A quarter century after the dawn of the internet, Africa still faces big obstacles in tapping its digital potential. Only about a third of the continent’s 1.4 billion people have access to broadband. Power outages are common. The median cost of an entry-level internet-enabled device eats up 40% of average monthly income. And in at least six countries this year, rulers have temporarily shut down the internet for political reasons.
Yet in spite of such obstacles – or perhaps because of them – a rising number of innovators are coming up with creative devices and services, often useful to the rest of the world. In announcing its 2019 list of “Africa Innovators” last month, for example, the Quartz global news site noted, “We were often struck not just by their ideas but also by the creative thinking required to get around their local obstacles.”
This is no surprise to one of Africa’s most famous technology entrepreneurs, Juliana Rotich of Kenya. This week she was honored with the German Africa Prize, an award given out each year to an outstanding person from Africa. To her, adversity and constraints are a resource for innovation.
Take her first breakthrough, a crowdsourcing platform called Ushahidi, or “witness” in Swahili. It allows users to upload photos and information about events tied to a specific location. It was first introduced in 2007 to track violence during postelection riots in Kenya that were barely covered by local media. It has since found uses in many countries to provide instant reporting on natural disasters or to monitor elections.

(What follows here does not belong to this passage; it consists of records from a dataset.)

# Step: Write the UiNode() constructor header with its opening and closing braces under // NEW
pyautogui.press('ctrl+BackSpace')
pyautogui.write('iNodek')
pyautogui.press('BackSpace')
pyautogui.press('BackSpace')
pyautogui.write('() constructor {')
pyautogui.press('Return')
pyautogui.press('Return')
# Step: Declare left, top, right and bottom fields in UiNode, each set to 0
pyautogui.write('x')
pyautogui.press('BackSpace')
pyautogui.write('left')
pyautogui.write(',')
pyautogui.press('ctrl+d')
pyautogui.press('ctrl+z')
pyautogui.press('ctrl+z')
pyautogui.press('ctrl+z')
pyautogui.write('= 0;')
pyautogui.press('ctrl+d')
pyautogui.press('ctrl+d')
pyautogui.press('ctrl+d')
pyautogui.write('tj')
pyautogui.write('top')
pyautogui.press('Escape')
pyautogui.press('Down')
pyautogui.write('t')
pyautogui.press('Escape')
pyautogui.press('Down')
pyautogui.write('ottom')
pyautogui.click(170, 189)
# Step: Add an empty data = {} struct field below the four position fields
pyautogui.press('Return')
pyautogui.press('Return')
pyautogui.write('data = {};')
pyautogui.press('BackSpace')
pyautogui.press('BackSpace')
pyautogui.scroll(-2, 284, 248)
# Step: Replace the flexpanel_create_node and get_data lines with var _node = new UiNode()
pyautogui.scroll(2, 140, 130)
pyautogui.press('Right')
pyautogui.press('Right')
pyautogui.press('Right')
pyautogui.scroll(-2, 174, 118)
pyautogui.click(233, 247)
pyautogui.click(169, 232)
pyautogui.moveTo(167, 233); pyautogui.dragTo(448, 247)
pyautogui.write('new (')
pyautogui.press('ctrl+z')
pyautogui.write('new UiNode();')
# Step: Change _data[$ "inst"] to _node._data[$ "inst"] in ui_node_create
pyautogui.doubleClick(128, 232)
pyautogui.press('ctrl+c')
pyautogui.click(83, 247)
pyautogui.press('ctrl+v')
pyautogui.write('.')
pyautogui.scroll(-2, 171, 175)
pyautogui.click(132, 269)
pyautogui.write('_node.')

Ms. Rotich also tackled Africa’s lack of electricity and internet access by coming up with a battery-operated modem-router that can function as a source for Wi-Fi for up to eight hours without electric power. It is now used in more than 100 countries.
And she tapped into another of Africa’s distinct conditions: its high degree of collaboration when dealing with adversity. She co-founded iHub, a company assisting startups anywhere in the world on a platform that encourages entrepreneurs to share and engage with each other. Its mantra: “As long as you’re good and awesome, we don’t care where you live.”
Ms. Rotich is just one of thousands in Africa who see hurdles as handy for inspiration. The digital revolution is just starting on the continent. Yet as the new flow of information helps deepen connections, she says, it provides “a true exploration of who we are.”